DATASET CONTENT
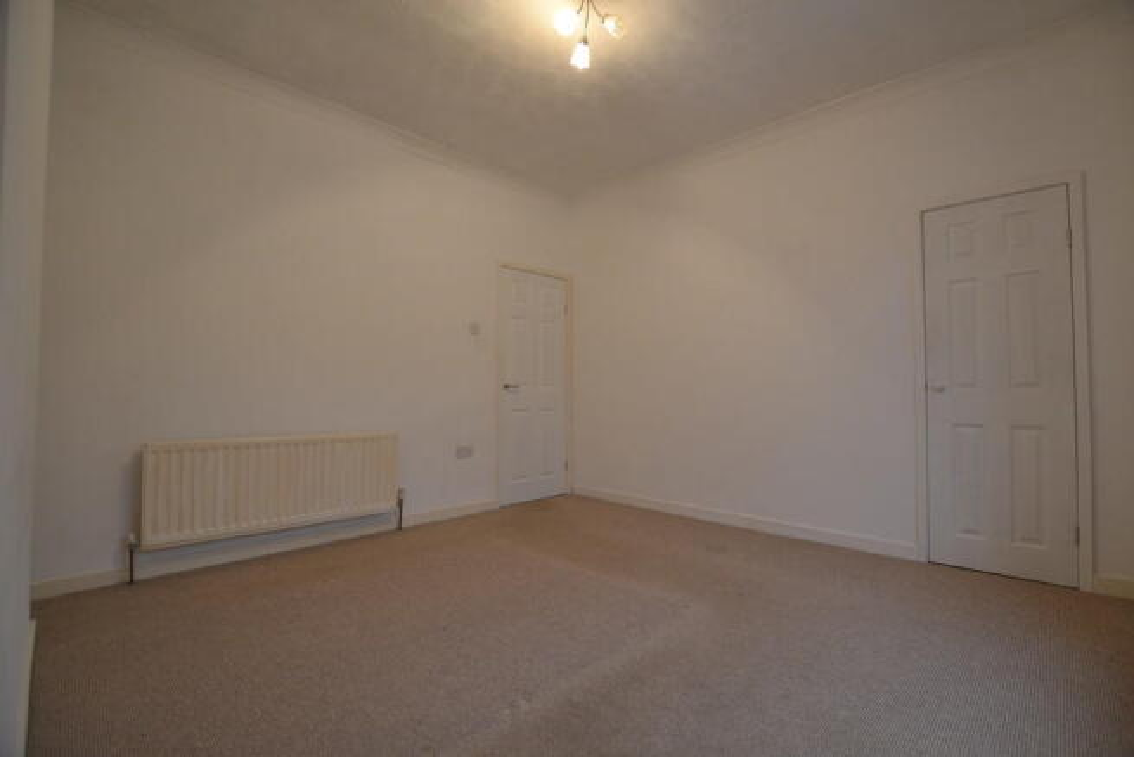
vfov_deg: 77.4
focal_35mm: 15
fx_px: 473
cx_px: 567
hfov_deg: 100.4
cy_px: 378
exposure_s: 1/60
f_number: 3.5
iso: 800
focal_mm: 10
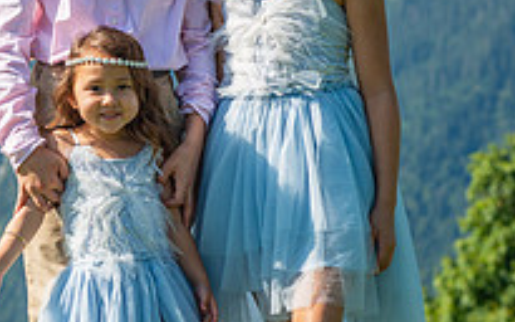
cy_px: 170
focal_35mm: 323
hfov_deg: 6.5
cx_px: 30
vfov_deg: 4.1
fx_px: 4532
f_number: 7.1
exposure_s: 1/500
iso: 160
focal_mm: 112
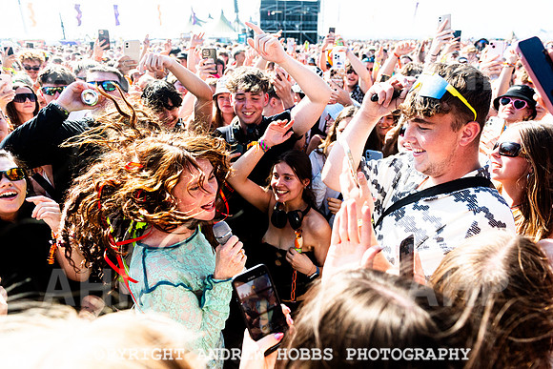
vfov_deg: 53.1
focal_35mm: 24
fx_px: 369
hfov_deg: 73.7
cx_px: 276
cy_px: 184
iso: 400
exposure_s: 1/8000
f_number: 4
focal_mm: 24
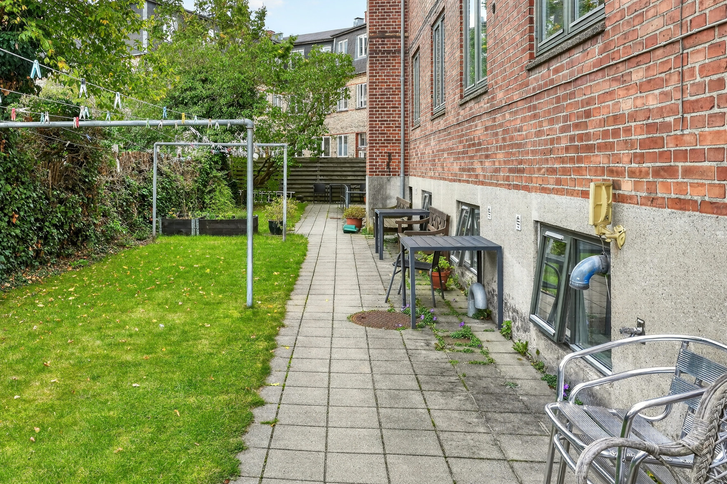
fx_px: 586
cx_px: 241
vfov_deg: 44.5
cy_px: 172
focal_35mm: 29
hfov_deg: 62.1
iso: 400
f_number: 8
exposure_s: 1/20
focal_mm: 20
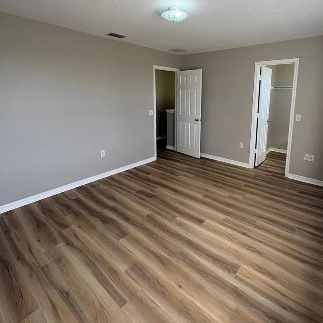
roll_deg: -0.4
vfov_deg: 76.5
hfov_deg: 77.2
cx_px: 185
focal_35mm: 19
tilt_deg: -7.9
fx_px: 201
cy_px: 124
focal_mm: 2.22
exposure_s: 1/100
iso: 50
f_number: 2.2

WHAT THE EXERCISE ASKS
Ignoring the pictures, write out word for word the lines from the line containing "hfov_deg: 62.1" through the end of the material above.

ANSWER SECTION
hfov_deg: 62.1
iso: 400
f_number: 8
exposure_s: 1/20
focal_mm: 20
roll_deg: -0.4
vfov_deg: 76.5
hfov_deg: 77.2
cx_px: 185
focal_35mm: 19
tilt_deg: -7.9
fx_px: 201
cy_px: 124
focal_mm: 2.22
exposure_s: 1/100
iso: 50
f_number: 2.2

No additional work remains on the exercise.